Tarefa a realizar: Transcreva do texto sobre Deus e quem dá com alegria o trecho que começa nas palavras "Deus Ama o Que" e termina depois de "DÁ COM ALEGRIA?".

Trecho do texto:
************

Deus Ama o Que Dá com Alegria – P 2
Por Charles Haddon Spurgeon
“Porque Deus ama ao que dá com alegria.” 2ª Coríntios 9:7
II. Em segundo lugar, POR QUE DEUS AMA AO QUE DÁ COM ALEGRIA?
Lembrem que esta frase não se refere a todos os homens. Está dirigida aos membros de uma igreja cristã. Deus ama a todos, mas tem uma complacência especial por aqueles a quem, por Sua graça, ensinou a serem pessoas que contribuem com alegria. Uma pessoa que contribuísse alegremente, mas não fosse cristã, não se impactaria com o que está sendo dito aqui. Ainda assim seria alguém com quem Deus está irado todo dia. É de homens salvos, homens cristãos, homens unidos à igreja cristã que se diz “Deus ama ao que dá com alegria“.

************

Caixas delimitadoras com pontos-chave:

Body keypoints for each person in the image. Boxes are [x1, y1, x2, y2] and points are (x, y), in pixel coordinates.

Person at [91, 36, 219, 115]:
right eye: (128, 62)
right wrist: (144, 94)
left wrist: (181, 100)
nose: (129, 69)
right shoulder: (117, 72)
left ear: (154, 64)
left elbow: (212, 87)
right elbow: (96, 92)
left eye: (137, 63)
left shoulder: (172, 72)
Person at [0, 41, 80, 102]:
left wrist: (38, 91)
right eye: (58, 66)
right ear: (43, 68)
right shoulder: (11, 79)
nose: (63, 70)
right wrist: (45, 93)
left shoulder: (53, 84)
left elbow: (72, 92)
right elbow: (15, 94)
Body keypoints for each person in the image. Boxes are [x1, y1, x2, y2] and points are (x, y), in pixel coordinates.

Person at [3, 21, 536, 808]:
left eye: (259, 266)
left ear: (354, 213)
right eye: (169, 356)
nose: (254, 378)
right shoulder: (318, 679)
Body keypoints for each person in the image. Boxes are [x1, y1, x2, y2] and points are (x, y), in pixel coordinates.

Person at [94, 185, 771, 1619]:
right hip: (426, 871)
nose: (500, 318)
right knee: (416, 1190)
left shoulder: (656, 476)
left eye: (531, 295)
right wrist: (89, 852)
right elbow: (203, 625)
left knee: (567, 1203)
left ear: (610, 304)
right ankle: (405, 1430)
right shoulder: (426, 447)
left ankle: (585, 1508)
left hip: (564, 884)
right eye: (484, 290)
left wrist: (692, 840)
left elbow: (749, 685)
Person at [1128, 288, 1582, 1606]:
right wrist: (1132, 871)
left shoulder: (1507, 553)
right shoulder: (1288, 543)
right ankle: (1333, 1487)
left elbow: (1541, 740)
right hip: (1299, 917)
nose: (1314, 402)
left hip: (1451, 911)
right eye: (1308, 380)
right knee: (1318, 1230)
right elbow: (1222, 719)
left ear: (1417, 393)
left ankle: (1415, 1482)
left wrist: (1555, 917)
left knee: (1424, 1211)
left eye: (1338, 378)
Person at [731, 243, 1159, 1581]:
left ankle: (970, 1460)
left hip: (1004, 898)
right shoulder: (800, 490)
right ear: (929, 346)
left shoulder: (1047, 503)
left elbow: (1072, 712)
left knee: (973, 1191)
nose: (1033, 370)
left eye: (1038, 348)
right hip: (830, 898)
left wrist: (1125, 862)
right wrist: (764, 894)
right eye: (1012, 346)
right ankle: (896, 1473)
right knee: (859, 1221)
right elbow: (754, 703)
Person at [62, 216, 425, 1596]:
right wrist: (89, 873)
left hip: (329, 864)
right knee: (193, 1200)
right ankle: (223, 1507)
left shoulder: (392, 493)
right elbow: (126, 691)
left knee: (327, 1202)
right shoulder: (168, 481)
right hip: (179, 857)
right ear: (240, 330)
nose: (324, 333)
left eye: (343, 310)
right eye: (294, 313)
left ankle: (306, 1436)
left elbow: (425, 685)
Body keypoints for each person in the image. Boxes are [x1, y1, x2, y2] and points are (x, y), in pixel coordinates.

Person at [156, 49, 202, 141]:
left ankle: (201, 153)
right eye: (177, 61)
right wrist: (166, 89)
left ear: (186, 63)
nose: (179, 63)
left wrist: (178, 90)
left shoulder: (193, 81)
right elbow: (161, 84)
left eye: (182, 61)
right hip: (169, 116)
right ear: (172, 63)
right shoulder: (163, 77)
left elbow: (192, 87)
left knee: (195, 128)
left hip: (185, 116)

************

Campo de resposta:
Deus Ama o Que Dá com Alegria – P 2
Por Charles Haddon Spurgeon
“Porque Deus ama ao que dá com alegria.” 2ª Coríntios 9:7
II. Em segundo lugar, POR QUE DEUS AMA AO QUE DÁ COM ALEGRIA?